The wood was silent, still and secret in the evening drizzle of rain, full of the mystery of eggs and half-open buds, half unsheathed flowers. In the dimness of it all trees glistened naked and dark as if they had unclothed themselves, and the green things on earth seemed to hum with greenness.
Alas, the nearby coalmines that provide for the Chatterleys' wealth – with their belching stacks and 24-hour mechanical noises and grubby housing with their insolent workers – are never far from her awareness, and when she eventually runs into the gamekeeper, Oliver Mellors, Lady Chatterley is unsettled by the wild in him as well. When they eventually start their affair and Mellors (who is educated and army-disciplined and seems to be in a class of his own) is free to speak his mind, he mainly decries the “modern condition” of people working in pursuit of money, instead of just enough to sustain themselves and filling the rest of their time being “real men” and “real women” taking delight in each other; all of modern life is the collieries encroaching on the forest; the mechanical displacing the natural. For the first time with Mellors, Connie experiences more than just release with sex: 
She clung to him unconscious in passion, and he never quite slipped from her, and she felt the soft bud of him within her stirring, and strange rhythms flushing up into her with a strange rhythmic growing motion, swelling and swelling till it filled all her cleaving consciousness, and then began again the unspeakable motion that was not really motion, but pure deepening whirlpools of sensation swirling deeper and deeper through all her tissue and consciousness, till she was one perfect concentric fluid of feeling, and she lay there crying in unconscious inarticulate cries.

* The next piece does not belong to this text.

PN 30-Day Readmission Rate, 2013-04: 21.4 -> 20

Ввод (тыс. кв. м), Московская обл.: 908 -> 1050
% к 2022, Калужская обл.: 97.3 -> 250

And eventually, the pair are dancing naked in the rain, weaving buds into each other's body hair, and as Mellors “cups her tail” with his hand, stroking “the two secret openings to her body” (which referred, in my mind, back to the man who didn't want knowledge of another's experience in the w.c.), it's the ability to appear open and without shame in front of one another – in a way that Mellors explains is beyond the base rutting that animals engage in – that marks a return to Paradise:
She felt, now, she had come to the real bedrock of her nature, and was essentially shameless. She was her sensual self, naked and unashamed. She felt a triumph, almost a vainglory. So! That was how it was! That was life! That was how oneself really was! There was nothing left to disguise or be ashamed of. She shared her ultimate nakedness with a man, another being.

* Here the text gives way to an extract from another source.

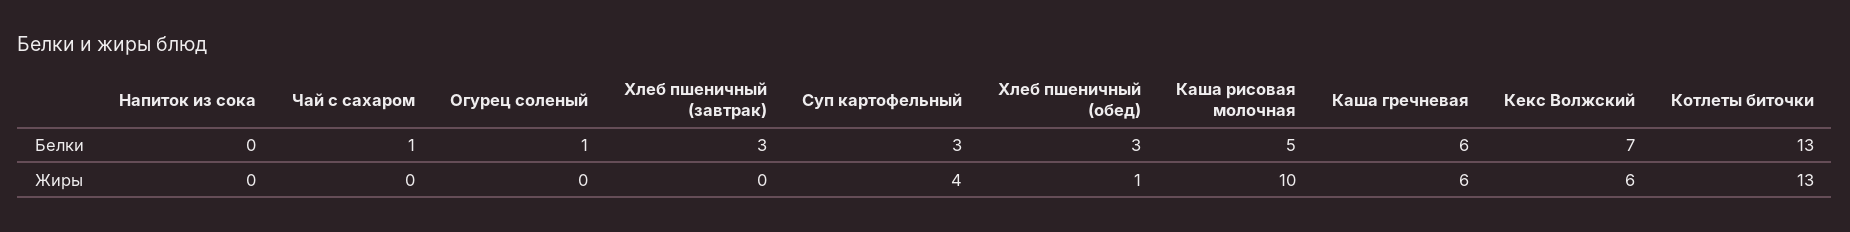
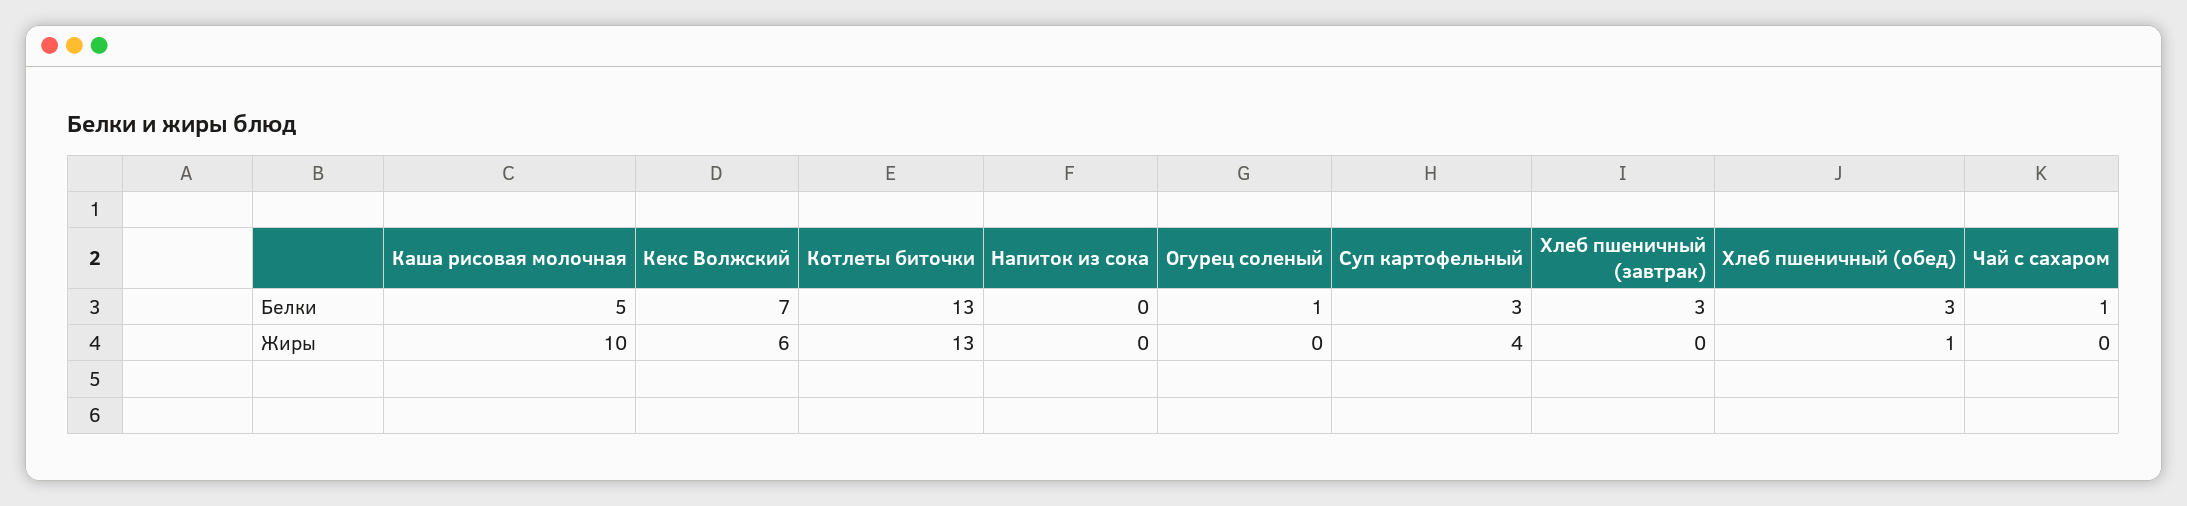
Каша гречневая, Белки: 6 -> none
Каша гречневая, Жиры: 6 -> none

Having had her husband's permission (and for the sake of an heir, her husband's tacit encouragement) to have herself an affair, it would seem that Lady Chatterley's only crime was to not remain emotionally unattached (and, I suppose also, for mixing with a commoner), but as seems to be the point, once we have stood wholly naked and unashamed in front of another, we are open to the sublime and forge true and transcendent bonds. And as for Sir Clifford and the flipside to that particular coin: he has his own shame-free scenes – engaging a matronly nurse to care for his body – and when he realises he has lost his wife, Clifford turns to the nurse “like a baby” (which Lawrence frequently suggests here that most men are at heart): “He would put his hand into her bosom and feel her breasts, and kiss them in exultation, the exultation of perversity, of being a child when he was a man.” The book ends without resolution, with Mellors learning the art of farming so as to prepare for when Connie and their baby can join him in a life that returns to nature; one without need for excessive labour in the pursuit of money and overspending; no bowing before the "bitch-goddess Success" or "the Mammon of mechanised greed".

I might have quibbles with anachronistic prejudices and stylistic choices – I wouldn't call this a novel that truly stands the test of time – but I do admire what Lawrence was trying to put down on the page. Perhaps I'll pick it up again a few decades hence and see what I glean anew.